From the very first line of the data to the line containing "ensinou! Testemunhemos todos", retype everything exactly, leaving the pictures behind.

[Opening Data for review section]

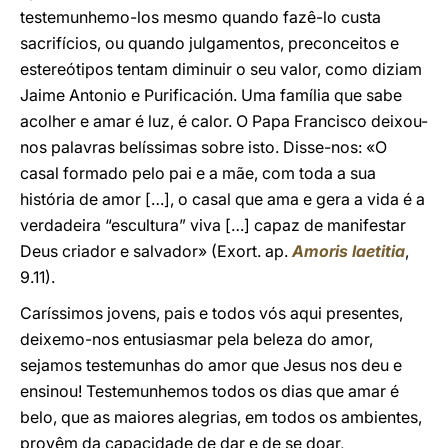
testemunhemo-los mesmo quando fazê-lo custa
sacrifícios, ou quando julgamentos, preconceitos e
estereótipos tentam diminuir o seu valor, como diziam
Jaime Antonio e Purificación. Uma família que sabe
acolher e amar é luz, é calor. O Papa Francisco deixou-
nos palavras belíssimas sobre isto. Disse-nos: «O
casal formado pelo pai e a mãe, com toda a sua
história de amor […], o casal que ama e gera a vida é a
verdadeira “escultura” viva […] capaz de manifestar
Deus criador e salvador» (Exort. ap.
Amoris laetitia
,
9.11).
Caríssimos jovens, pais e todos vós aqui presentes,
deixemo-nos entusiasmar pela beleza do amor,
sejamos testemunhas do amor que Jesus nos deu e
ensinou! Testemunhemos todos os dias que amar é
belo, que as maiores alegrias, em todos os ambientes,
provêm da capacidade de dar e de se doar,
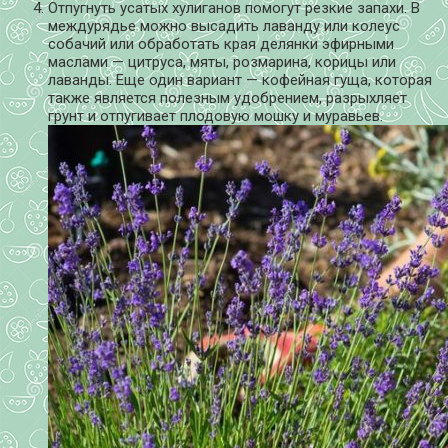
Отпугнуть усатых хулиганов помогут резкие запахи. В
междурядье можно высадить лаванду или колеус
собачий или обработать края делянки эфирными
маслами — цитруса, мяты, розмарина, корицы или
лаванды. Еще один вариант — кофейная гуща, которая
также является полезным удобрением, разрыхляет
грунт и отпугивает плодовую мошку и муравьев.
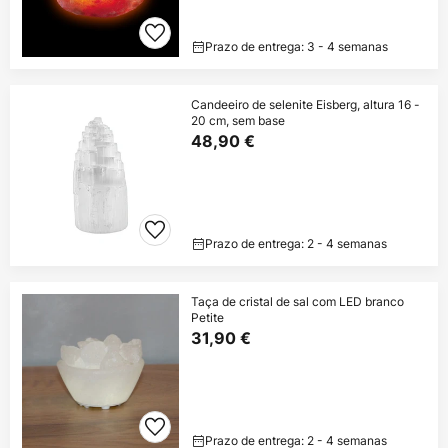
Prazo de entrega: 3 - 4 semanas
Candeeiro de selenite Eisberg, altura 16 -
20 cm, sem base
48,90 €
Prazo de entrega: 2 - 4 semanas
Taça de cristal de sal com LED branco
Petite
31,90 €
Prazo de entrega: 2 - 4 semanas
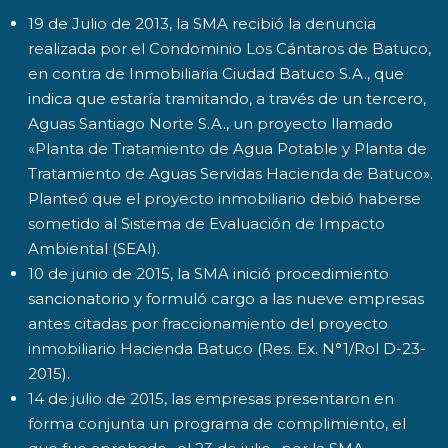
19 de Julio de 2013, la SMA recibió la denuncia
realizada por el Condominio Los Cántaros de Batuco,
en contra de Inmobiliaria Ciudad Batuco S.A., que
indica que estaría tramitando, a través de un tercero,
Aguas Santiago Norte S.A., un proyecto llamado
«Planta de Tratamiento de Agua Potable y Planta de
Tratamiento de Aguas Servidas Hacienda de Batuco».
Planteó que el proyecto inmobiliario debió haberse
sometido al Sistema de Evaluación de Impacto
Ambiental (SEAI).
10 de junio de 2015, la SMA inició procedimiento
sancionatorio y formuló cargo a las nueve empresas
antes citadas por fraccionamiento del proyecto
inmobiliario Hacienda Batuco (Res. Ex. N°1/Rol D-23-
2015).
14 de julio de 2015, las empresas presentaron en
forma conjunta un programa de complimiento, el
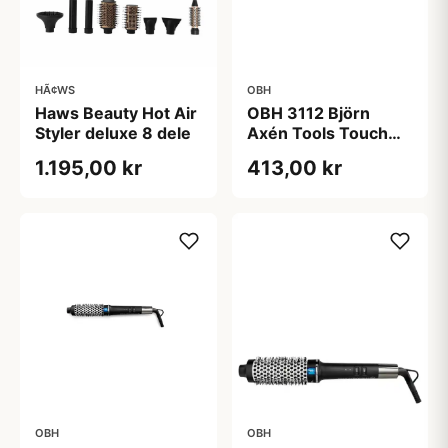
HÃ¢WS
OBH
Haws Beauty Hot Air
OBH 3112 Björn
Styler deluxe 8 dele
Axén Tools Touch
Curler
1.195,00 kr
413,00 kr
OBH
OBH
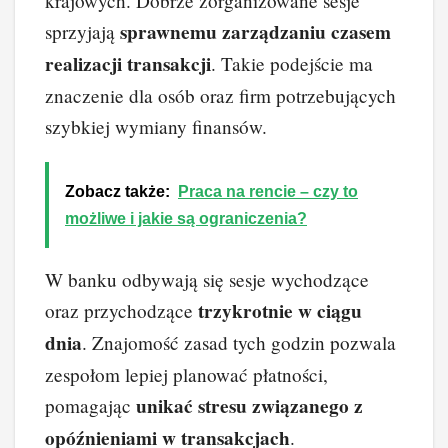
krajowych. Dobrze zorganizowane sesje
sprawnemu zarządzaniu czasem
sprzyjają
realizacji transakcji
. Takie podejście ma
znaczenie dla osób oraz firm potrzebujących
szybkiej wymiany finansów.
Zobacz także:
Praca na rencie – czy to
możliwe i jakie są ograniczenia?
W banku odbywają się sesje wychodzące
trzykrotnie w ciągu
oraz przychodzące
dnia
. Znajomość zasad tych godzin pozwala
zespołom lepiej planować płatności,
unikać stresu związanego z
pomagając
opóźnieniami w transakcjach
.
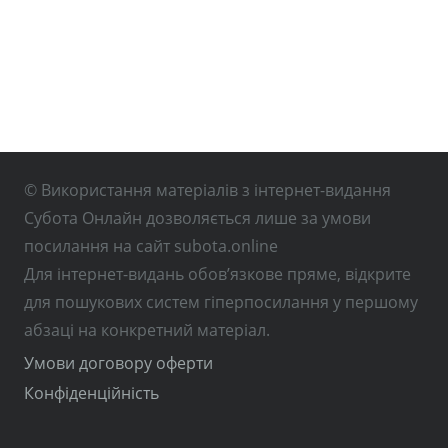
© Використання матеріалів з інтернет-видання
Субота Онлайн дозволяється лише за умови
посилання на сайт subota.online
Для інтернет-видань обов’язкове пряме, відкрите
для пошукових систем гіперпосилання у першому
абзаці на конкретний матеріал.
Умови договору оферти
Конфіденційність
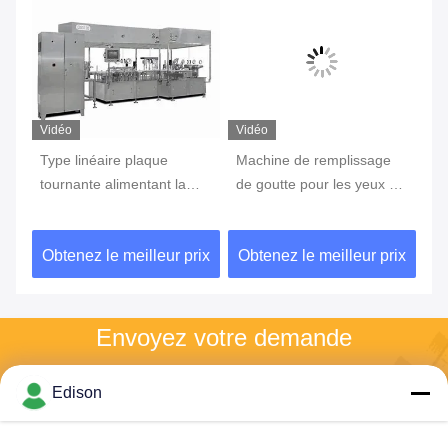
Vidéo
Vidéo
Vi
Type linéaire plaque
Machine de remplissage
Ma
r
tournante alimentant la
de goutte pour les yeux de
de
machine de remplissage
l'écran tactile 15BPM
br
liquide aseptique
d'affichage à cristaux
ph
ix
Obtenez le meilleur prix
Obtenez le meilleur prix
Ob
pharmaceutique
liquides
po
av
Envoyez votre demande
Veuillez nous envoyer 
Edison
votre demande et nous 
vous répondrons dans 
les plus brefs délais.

[Closing Data for review section]

Response below:
testemunhemo-los mesmo quando fazê-lo custa
sacrifícios, ou quando julgamentos, preconceitos e
estereótipos tentam diminuir o seu valor, como diziam
Jaime Antonio e Purificación. Uma família que sabe
acolher e amar é luz, é calor. O Papa Francisco deixou-
nos palavras belíssimas sobre isto. Disse-nos: «O
casal formado pelo pai e a mãe, com toda a sua
história de amor […], o casal que ama e gera a vida é a
verdadeira “escultura” viva […] capaz de manifestar
Deus criador e salvador» (Exort. ap.
Amoris laetitia
,
9.11).
Caríssimos jovens, pais e todos vós aqui presentes,
deixemo-nos entusiasmar pela beleza do amor,
sejamos testemunhas do amor que Jesus nos deu e
ensinou! Testemunhemos todos os dias que amar é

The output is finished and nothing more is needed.